What is a carbon footprint?
Many human activities produce greenhouse gasses. Using electricity, operating a vehicle and throwing out trash all use energy and produce byproducts like carbon dioxide that pollute the atmosphere. The sum total of emissions attributed to your activities and purchasing choices make up your carbon footprint.
If you’re careful and invest in energy efficiency, your carbon footprint may be small. However, large-scale industrial activities today produce a significant amount of greenhouse gasses. Businesses often have a large carbon footprint as a result. Knowing the size of your carbon footprint as a business or an individual is the first step at managing it.
What is a carbon offset?
A carbon offset is a financial instrument that represents a quantity of carbon dioxide (usually one metric tonne) that can be bought in open markets. A business or organization that invests in activities that reduce carbon dioxide production creates a carbon offset. A company that produces carbon dioxide can buy that credit and offset the pollution they are creating.
How does carbon offsetting work?
How do carbon offsets work? You have two sides of the transaction. On one side is an entity, individual, business or organization that unavoidably produces greenhouse gasses, but that wants to contribute to reducing them nonetheless. They buy a carbon offset, meaning a reduction in carbon production from an organization that invests in reducing carbon dioxide emissions and other carbon capturing initiatives.
Carbon offsets are typically measured in metric tons of carbon-dioxide equivalent, or CO2e. This means a producer of one ton of carbon can buy a carbon offset that represents the removal of one ton of carbon dioxide from the environment.

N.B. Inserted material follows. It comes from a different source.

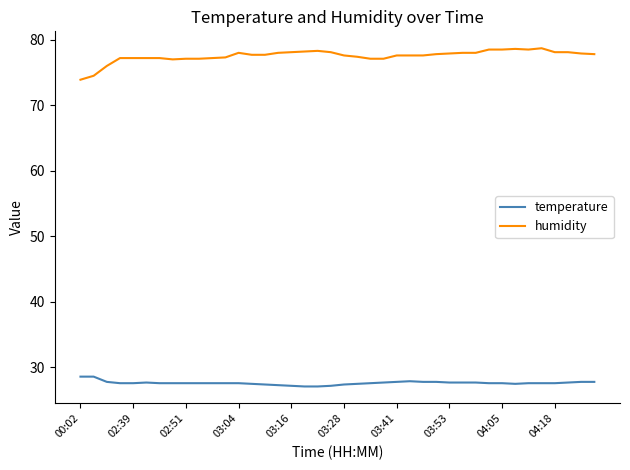

Rank the series by their average value, from highest to lowest.

humidity, temperature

Examples of carbon offsetting
It’s easier to understand what carbon offsets are with real-life examples. Let’s say you’re taking a roundtrip flight from New York to Los Angeles. This trip would result in the generation of about 1.3 tons of CO2, meaning you’d need to purchase the same amount in carbon offsets in order to neutralize the impact of your flight.
Generating electricity the traditional way produces carbon dioxide, but you can buy from a company like Constellation that is reducing its carbon footprint through carbon offsets or that sells carbon-free electricity.
When you purchase carbon offsets, the money goes toward initiatives that help offset carbon emissions, such as reforestation projects, and technologies that capture greenhouse gasses like hydrofluorocarbons at industrial sites, soil management, and supporting methane gas capture at landfills.
Constellation Energy and Carbon Offsetting
Does carbon offsetting work? Our efforts to improve how carbon emissions are offset are already generating results. Constellation’s sustainability initiatives put reducing our carbon footprint–and yours–at the center of our work.
We also invest in customer education to help you save energy in your home and make your house more sustainable. Working together, using every available tool including carbon offsets, we can contribute to a healthier planet.